A PCA church in Lake Suzy, Florida

I Believe

“Hear, O Israel: The Lord our God, the Lord is one. You shall love the Lord your God with all your heart and with all your soul and with all your might. And these words that I command you today shall be on your heart. You shall teach them diligently to your children, and shall talk of them when you sit in your house, and when you walk by the way, and when you lie down, and when you rise. You shall bind them as a sign on your hand, and they shall be as frontlets between your eyes” (Deut. 6:4-9).

     I ask you from time to time this question from the pulpit: “Christian, what do you believe?” We respond by affirming our beliefs through the use of creeds and catechisms. We get the word “creed” from the Latin, “credo,” which means, “I believe.” In generations past, these were regularly used by parents to pass on “the faith that was once for all delivered to the saints” (Jude 3). This, coupled with regular Bible reading and memorization, established a firm foundation upon which future generations could build.

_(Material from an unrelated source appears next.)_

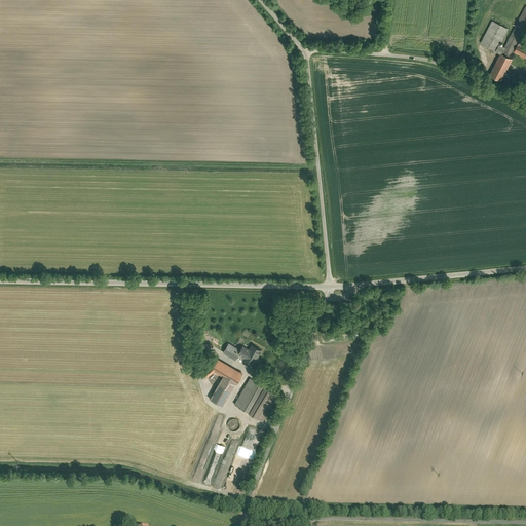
[(525,5),(511,35),(518,38),(525,42),(525,40),(525,5)]
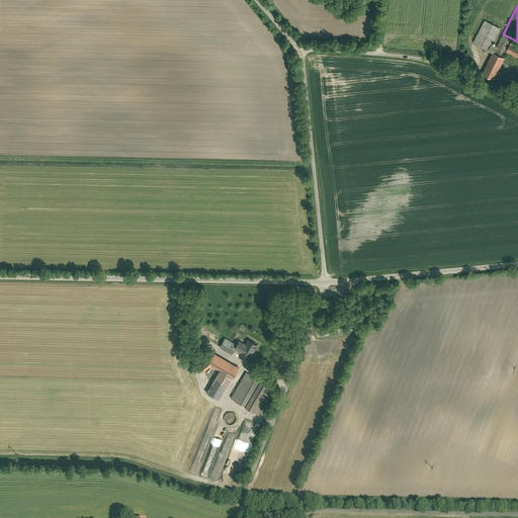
[(499,27),(485,20),(473,40),(489,49),(492,42),(499,27)]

     There are still families today who regularly do these things, but it is the exception rather than the rule. We have become so busy that we have lost sight of the necessary. Training up our children and grandchildren is a blessed obligation that we have to our children. This is not something superfluous to our parenting, but is the heart and soul of what it means to be a parent.

     When we baptize our children, parents are asked this question: “Do you now unreservedly dedicate our child to God, and promise, in humble reliance upon divine grace, that you will endeavor to set before him a godly example, that you will pray with and for him, that you will teach him the doctrines of our holy religion, and that you will strive, by all the means of God’s appointment, to bring him up in the nurture and admonition of the Lord?”

     In all my years as a pastor, I have never had a parent say “No!” But practically, there have been many “Nos.” We find so many other things that take precedence over this responsibility that is of first importance. There is nothing greater or more honorable than to train up our children in the faith.

     Of course, this isn’t anything new. We read in 2 Kings 22: “And Hilkiah the priest said to Shaphan the secretary, ‘I have found the Book of the Law in the house of the Lord…And Shaphan read it before the king. When the king heard the words of the Book of the Law, he tore his clothes. And the king commanded Hilkiah the priest…saying, ‘Go inquire of the Lord for me, and for the people, and for all Judah, concerning the words of this book that has been found. For great is the wrath of the Lord that is kindled against us, because our fathers have not obeyed the words of this book, to do according to all that is written concerning us.”

     The importance of knowing the Scriptures is also vitally important for dealing with the onslaught of false teaching that pervades the church. Most of our creeds and catechisms were borne during times when certain heresies threatened the church. As Samuel Stone wrote:

The church’s one foundation is Jesus Christ, her Lord;
She is his new creation by water and the Word;
From heav’n he came and sought her to be his holy bride;
With his own blood he bought her, and for her life he died.

Though with a scornful wonder men see her sore oppressed,
By schisms rent asunder, by heresies distressed,
Yet saints their watch are keeping, their cry goes up, “How long?”
And soon the night of weeping shall be the morn of song.

     “Do your best to present yourself to God as one approved, a worker who has no need to be ashamed, rightly handling the word of truth” (2 Tim. 2:15). Read and study the Word; memorize the Westminster Shorter Catechism or the Heidelberg Catechism; and teach them to your children and grandchildren.